## Exercise prompt
What you return should match the data below exactly, with no pictures in it.

____ Supplied material

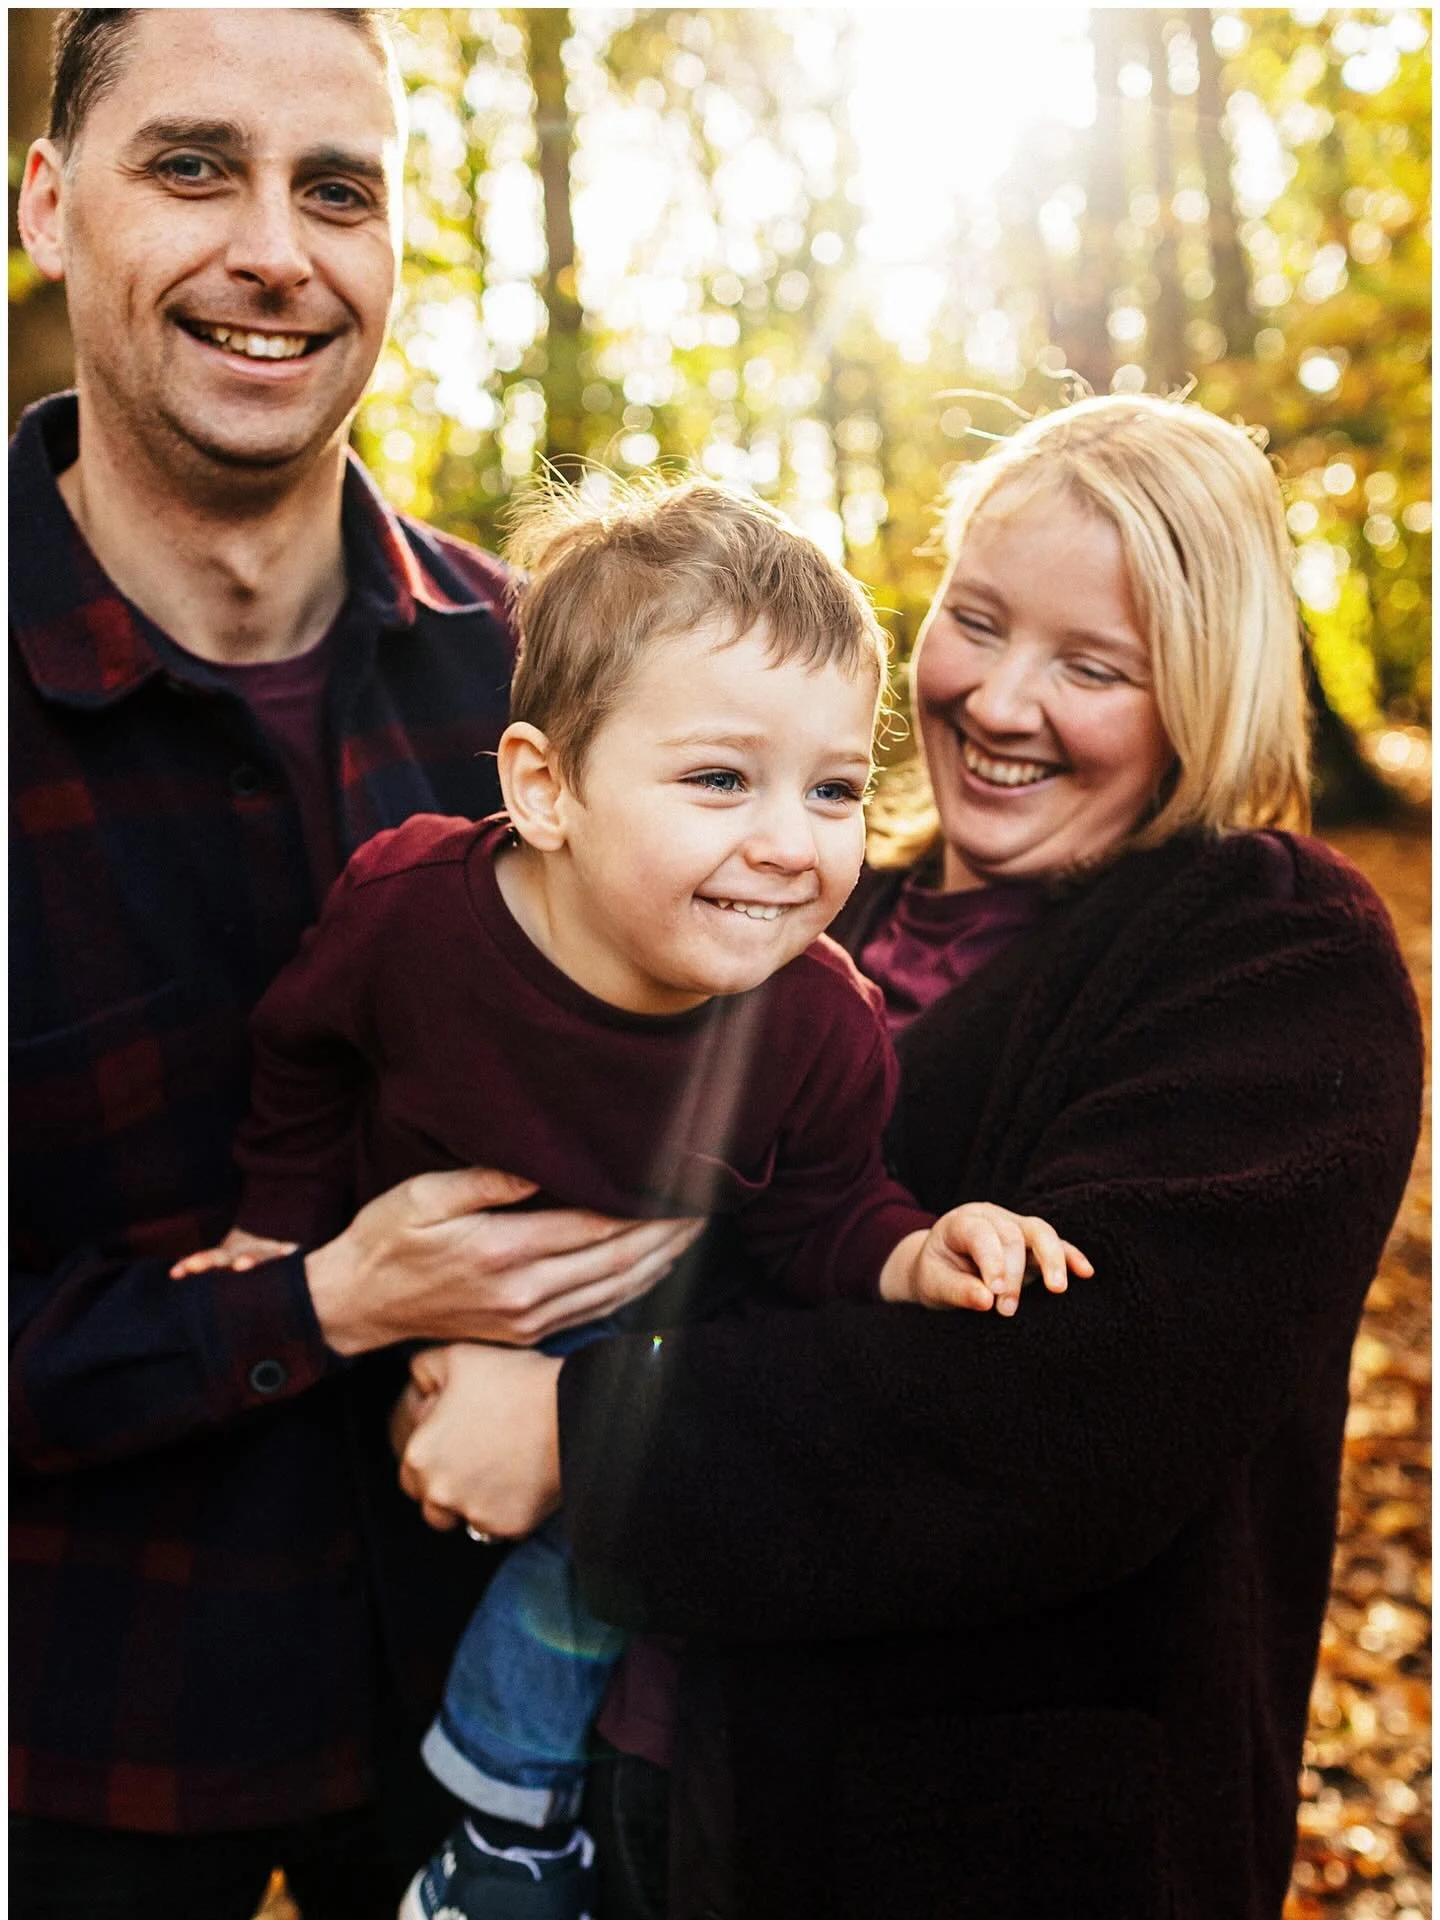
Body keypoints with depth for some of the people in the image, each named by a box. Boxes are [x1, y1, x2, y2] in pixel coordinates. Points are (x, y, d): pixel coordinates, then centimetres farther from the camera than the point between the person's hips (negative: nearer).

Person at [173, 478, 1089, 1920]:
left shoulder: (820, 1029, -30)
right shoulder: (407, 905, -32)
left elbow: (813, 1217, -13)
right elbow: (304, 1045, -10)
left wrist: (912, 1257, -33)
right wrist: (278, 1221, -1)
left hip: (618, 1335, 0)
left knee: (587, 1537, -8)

________

## Task output
Body keypoints with depth for some of the people in the image, each named by a box. Boxes are [x1, y1, x2, y2] in pixel coordinates. Points are (x, y, d): pixel coordinates, then centimetres farther from the camera than the point between the person's hips (negative: nearer).

Person at [173, 478, 1089, 1920]:
left shoulder: (820, 1029, -30)
right shoulder: (407, 905, -32)
left elbow: (813, 1217, -13)
right elbow: (304, 1045, -10)
left wrist: (912, 1257, -33)
right wrist: (278, 1221, -1)
left hip: (618, 1335, 0)
left knee: (587, 1537, -8)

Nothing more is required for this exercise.